2018–2019 Kenneth I. Juster Fellows

Image of Ken JusterThe Weatherhead Center is pleased to announce its 2018–2019 class of Juster Fellows. Now in its eighth year, this grant initiative is made possible by the generosity of the Honorable Kenneth I. Juster, former chair of the Center’s Advisory Committee, and recently appointed United States Ambassador to India. Ambassador Juster has devoted much of his education, professional activities, public service, and nonprofit endeavors to international affairs and is deeply engaged in promoting international understanding and advancing international relations. The Center’s Juster grants support undergraduates whose projects may be related to thesis research but may have broader experiential components as well.
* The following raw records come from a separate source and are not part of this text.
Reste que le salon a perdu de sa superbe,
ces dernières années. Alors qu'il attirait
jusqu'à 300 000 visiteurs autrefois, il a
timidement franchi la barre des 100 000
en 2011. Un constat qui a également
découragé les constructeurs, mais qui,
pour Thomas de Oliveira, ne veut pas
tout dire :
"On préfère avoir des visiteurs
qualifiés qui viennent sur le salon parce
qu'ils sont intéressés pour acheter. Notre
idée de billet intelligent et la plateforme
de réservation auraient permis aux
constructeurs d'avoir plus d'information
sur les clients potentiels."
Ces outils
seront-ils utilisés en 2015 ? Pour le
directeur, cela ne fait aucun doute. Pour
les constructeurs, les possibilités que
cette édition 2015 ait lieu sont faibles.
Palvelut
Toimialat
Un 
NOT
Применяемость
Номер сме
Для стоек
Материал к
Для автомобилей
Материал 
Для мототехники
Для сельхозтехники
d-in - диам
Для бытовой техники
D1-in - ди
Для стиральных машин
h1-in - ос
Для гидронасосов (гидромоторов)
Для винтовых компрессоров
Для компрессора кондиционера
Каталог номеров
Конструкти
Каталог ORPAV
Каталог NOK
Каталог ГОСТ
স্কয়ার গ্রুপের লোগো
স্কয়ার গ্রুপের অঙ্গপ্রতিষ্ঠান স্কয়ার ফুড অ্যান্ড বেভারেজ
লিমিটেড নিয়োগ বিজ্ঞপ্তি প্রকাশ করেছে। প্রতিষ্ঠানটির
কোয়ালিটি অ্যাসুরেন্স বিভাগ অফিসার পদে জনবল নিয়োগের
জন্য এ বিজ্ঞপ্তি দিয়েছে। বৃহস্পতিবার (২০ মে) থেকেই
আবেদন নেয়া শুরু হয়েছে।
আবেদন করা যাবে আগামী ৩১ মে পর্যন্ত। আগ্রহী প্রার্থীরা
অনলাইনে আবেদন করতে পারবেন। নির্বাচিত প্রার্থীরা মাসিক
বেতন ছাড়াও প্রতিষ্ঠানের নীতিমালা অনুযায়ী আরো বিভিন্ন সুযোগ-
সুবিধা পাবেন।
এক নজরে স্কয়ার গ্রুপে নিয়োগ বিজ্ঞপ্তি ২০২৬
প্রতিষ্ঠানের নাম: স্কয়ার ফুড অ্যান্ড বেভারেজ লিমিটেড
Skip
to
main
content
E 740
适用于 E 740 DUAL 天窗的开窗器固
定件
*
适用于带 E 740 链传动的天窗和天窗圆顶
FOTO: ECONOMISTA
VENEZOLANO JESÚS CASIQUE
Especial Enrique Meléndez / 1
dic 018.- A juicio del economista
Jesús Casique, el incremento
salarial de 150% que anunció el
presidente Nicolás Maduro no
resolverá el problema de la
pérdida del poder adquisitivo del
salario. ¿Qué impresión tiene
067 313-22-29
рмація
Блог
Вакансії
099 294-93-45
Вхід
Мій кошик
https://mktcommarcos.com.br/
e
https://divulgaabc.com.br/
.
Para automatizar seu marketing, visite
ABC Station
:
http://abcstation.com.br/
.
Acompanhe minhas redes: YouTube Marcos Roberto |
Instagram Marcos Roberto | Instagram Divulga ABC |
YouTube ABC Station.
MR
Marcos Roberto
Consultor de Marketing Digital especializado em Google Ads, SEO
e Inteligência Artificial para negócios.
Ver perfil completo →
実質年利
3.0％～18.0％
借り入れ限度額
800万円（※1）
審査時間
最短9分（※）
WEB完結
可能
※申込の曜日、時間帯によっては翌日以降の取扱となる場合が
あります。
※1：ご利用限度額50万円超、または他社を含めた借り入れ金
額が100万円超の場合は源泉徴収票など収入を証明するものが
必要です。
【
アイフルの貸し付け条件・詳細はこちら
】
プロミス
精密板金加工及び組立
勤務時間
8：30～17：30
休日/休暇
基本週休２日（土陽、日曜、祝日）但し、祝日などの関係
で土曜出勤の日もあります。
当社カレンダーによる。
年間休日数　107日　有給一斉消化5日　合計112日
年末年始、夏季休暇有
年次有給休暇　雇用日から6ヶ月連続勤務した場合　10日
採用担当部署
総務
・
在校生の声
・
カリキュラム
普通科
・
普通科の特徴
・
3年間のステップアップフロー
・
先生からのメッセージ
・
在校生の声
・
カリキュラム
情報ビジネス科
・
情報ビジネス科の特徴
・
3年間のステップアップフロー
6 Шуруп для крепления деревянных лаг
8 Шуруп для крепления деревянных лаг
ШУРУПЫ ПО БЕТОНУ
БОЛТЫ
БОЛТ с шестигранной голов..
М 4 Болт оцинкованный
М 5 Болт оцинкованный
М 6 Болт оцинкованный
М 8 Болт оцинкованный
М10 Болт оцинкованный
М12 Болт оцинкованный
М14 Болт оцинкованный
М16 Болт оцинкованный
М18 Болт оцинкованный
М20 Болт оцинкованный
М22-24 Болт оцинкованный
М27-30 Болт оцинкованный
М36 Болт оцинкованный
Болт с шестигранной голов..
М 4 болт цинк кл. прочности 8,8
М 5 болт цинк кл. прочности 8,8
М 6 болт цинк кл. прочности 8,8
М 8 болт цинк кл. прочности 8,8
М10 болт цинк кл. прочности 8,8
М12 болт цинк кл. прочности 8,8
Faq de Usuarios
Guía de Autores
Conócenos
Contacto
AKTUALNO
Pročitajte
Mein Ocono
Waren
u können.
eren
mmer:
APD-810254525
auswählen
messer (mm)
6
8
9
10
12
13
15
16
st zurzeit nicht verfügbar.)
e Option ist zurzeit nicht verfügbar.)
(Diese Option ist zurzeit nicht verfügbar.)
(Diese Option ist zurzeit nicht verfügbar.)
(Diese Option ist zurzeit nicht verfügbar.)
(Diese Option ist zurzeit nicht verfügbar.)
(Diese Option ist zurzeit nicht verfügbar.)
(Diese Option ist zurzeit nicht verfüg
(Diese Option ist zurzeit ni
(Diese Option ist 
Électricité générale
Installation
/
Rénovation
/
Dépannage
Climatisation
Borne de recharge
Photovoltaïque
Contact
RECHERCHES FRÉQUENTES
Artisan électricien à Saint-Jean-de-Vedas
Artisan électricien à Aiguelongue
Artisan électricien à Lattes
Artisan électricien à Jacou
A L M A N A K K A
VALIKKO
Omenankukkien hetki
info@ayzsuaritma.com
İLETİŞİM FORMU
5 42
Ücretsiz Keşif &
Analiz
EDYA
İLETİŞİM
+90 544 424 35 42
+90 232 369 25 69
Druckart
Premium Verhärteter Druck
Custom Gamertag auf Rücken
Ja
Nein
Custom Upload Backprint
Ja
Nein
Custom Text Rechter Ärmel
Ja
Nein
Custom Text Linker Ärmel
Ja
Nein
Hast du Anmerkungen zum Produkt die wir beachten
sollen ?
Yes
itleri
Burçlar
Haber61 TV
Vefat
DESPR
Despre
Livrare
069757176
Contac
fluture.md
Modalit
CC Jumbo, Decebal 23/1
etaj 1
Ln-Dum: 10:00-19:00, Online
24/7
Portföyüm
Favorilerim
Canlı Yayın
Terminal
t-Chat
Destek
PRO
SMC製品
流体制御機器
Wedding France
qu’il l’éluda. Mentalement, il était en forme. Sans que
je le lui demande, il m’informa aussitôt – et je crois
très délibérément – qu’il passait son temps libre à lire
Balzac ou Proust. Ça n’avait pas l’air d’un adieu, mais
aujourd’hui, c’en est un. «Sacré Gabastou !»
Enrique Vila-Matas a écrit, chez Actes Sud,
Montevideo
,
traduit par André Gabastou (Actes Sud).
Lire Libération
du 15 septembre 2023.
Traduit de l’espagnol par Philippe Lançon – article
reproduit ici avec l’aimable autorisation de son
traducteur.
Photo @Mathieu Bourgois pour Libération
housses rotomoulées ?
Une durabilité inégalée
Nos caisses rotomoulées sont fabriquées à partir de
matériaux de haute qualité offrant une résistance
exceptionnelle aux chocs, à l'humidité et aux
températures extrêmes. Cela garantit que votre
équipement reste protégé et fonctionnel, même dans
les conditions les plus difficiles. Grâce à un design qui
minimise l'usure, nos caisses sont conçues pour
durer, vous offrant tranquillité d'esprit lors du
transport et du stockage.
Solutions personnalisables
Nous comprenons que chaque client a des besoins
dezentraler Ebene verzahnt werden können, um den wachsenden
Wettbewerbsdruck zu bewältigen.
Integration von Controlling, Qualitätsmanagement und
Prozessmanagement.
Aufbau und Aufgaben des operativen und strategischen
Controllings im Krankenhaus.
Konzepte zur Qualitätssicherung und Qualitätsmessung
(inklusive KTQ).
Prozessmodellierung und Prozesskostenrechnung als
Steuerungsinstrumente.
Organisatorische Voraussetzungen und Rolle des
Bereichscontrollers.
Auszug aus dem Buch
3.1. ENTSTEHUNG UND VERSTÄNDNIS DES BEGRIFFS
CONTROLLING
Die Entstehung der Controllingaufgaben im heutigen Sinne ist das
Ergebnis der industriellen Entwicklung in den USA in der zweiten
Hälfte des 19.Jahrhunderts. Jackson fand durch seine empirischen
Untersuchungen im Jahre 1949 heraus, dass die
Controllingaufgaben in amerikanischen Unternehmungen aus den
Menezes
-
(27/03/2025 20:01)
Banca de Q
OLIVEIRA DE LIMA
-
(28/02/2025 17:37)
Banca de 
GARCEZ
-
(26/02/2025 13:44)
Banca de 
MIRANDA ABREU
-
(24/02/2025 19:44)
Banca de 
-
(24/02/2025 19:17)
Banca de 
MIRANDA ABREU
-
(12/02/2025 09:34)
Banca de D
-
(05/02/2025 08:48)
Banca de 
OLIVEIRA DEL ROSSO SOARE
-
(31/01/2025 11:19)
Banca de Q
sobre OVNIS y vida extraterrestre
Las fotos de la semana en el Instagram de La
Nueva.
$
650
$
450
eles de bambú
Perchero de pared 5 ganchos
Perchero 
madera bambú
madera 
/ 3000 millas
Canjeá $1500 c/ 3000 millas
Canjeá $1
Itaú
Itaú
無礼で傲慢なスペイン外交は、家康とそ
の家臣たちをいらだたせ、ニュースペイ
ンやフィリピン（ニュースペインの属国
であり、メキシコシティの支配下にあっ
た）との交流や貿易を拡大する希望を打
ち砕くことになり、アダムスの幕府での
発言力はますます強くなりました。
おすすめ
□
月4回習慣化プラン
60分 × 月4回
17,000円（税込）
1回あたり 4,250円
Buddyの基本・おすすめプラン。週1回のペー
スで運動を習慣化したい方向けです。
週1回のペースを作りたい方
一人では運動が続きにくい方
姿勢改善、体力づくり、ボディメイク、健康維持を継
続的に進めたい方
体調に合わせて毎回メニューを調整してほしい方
The newly named Juster Fellows—all of whom will be undertaking their international experiences this December and January—are as follows:  

Philip Balson, a senior history concentrator, will conduct archival research in London for his thesis on Southeast Asian dynamics and President Lyndon B. Johnson's Vietnam policy in 1963.

Julia Bunte-Mein, a junior social anthropology concentrator, will travel to India and Guinea to conduct thesis research on sustainable agriculture and agency of smallholder farmers.

Tom Osborn, a junior psychology concentrator, will travel to Kenya to conduct research using a study with Shamiri, a mental health and wellness intervention program in Kenya’s Kibera slums.

Isabel Parkey, a senior joint concentrator in history & literature and folklore & mythology, will conduct research at the UNESCO archives in Paris on the political utilization of cultural heritage in postconflict Mali.

Christina Qiu, a senior applied mathematics and economics concentrator, will travel to Paris to gather the remaining dataset that she needs for her thesis on the diffusion of welfare in Roma informal settlements of Île-de-France.

Russell Reed, a junior geography and development concentrator, will travel to Brussels, Belgium to begin research for his thesis on racial science and gorilla conservation in the Albertine Rift in central Africa.

Jinyuan Ryan Zhang, a sophomore social studies concentrator, will travel to Indonesia to conduct research on how the Association of Southeast Asian Nations has shaped the treatment of Chinese Confucians, an ethnic and racial minority, in Indonesia.